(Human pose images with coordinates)
┌──

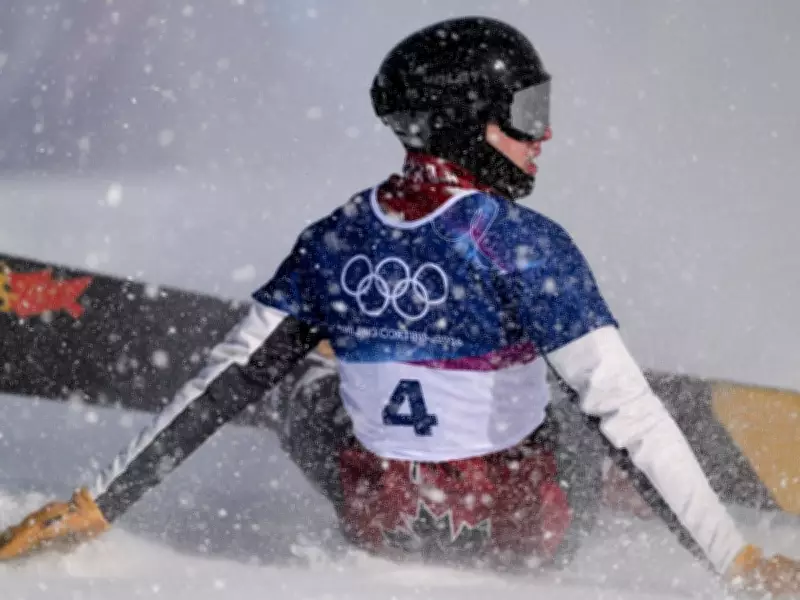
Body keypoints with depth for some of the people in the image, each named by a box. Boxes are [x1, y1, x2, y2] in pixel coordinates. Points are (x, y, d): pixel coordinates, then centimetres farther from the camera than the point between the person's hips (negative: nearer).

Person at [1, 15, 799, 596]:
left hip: (379, 524, 3)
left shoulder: (336, 239, -7)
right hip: (519, 532, -3)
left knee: (295, 381, 30)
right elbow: (626, 409, -24)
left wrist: (99, 503, 5)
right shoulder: (524, 245, -21)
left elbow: (223, 381, -3)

└──

Rewrite all the items above without the pictures, keeping the wording of every line. Multiply each keypoint value (the x, y and depth figures) by 1.9 and round to the nearest whole number, with halves rounded up.

Body keypoints with depth for some of the people in the image, each named by a box. Boxes are [x1, y1, x2, y2] in pixel coordinates. Points are (x, y, d): pixel coordinates, then centimetres farther from the camera than the point between the person's hips (negative: nearer).

Person at [1, 15, 799, 596]:
left hip: (720, 996, 6)
left shoulder: (638, 454, -13)
right hip: (986, 1011, -6)
left knee: (561, 724, 57)
right elbow: (1189, 777, -46)
left wrist: (188, 956, 10)
right shoulder: (996, 466, -40)
left elbow: (424, 724, -6)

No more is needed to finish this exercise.